Requirement —
Please format the lines of the records below as a numbered list, starting with the line that contains "pose: elev=170.6 azim=37.2" and going on through the line that contains "Dot at: (264, 261)", with blank lines left out. Leave the pictures out of the list.

Dataset excerpts —
====================

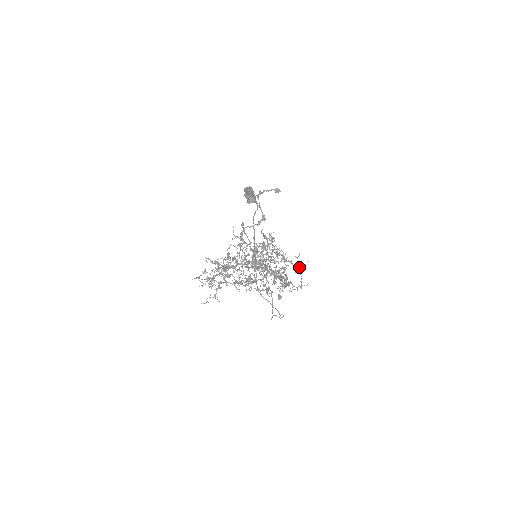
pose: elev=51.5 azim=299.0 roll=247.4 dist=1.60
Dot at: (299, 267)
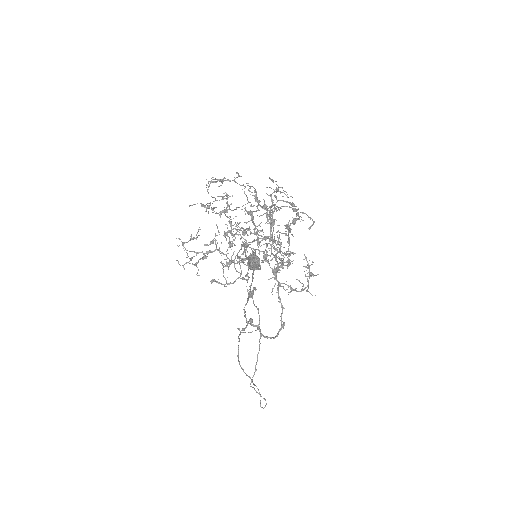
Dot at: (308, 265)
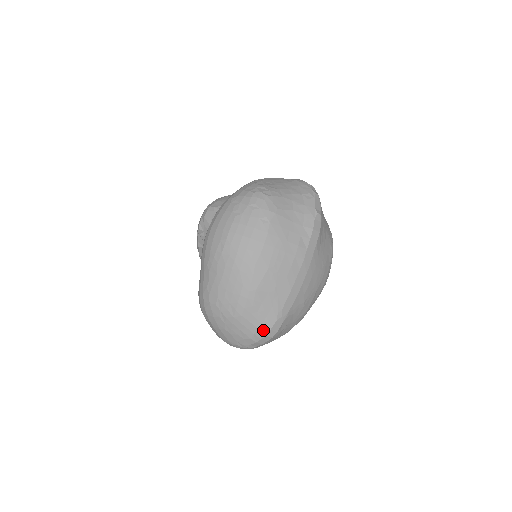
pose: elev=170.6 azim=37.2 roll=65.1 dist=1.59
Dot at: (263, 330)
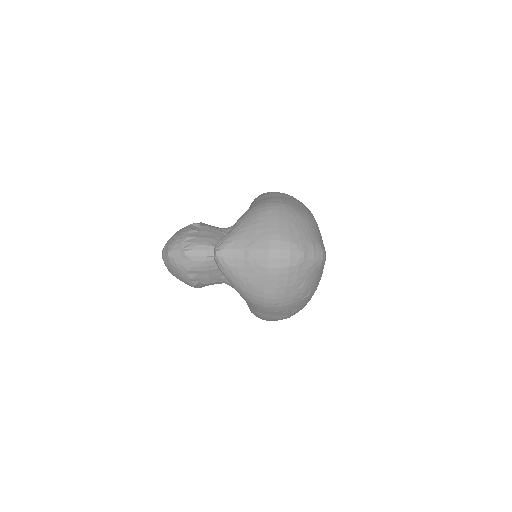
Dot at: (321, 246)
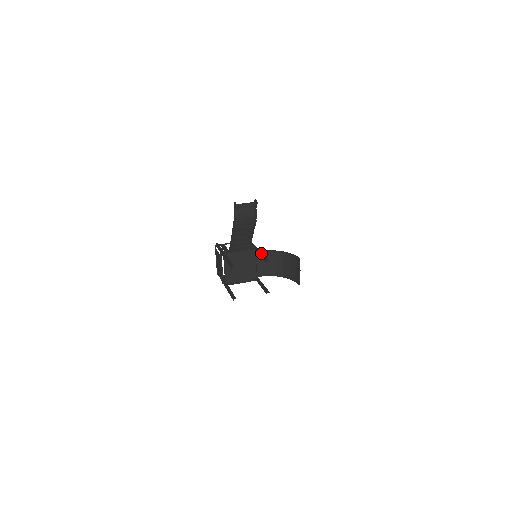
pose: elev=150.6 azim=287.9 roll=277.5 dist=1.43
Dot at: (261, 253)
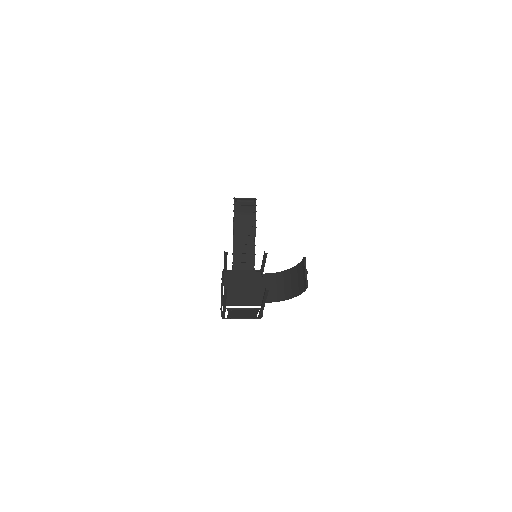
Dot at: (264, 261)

====================

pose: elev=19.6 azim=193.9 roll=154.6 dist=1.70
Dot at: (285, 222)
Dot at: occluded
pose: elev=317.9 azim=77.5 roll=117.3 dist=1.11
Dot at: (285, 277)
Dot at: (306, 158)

====================

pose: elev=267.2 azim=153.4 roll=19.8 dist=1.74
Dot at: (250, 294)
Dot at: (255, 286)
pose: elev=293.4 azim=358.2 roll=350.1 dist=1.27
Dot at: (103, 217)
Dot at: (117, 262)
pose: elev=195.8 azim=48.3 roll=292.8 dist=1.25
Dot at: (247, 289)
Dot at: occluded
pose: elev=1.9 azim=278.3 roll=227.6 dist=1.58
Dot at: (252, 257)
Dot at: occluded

====================

Complete output —
1. pose: elev=170.6 azim=37.2 roll=65.1 dist=1.59
2. Dot at: (263, 330)
3. Dot at: (321, 246)
4. pose: elev=150.6 azim=287.9 roll=277.5 dist=1.43
5. Dot at: (261, 253)
6. Dot at: (264, 261)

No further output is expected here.